### Activity
With the pictures set aside, write out all of the data exactly as it stands.

Dataset items
[Start of Attachment]

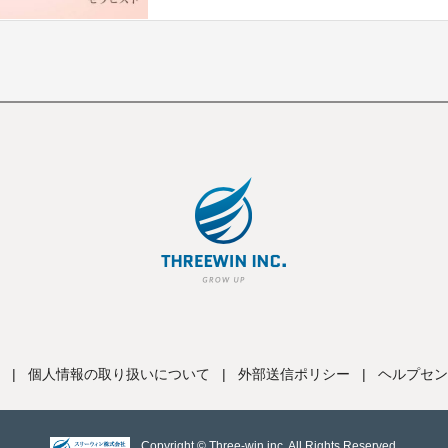
|
個人情報の取り扱いについて
|
外部送信ポリシー
|
ヘルプセン
Copyright © Three-win inc, All Rights Reserved.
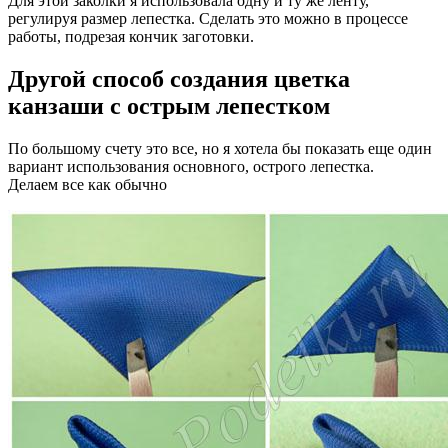
Для этой заколки я использовала одну и ту же ленту,
регулируя размер лепестка. Сделать это можно в процессе
работы, подрезая кончик заготовки.
Другой способ создания цветка
канзаши с острым лепестком
По большому счету это все, но я хотела бы показать еще один
вариант использования основного, острого лепестка.
Делаем все как обычно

[End of Attachment]

### Answer to this task
|
個人情報の取り扱いについて
|
外部送信ポリシー
|
ヘルプセン
Copyright © Three-win inc, All Rights Reserved.
Для этой заколки я использовала одну и ту же ленту,
регулируя размер лепестка. Сделать это можно в процессе
работы, подрезая кончик заготовки.
Другой способ создания цветка
канзаши с острым лепестком
По большому счету это все, но я хотела бы показать еще один
вариант использования основного, острого лепестка.
Делаем все как обычно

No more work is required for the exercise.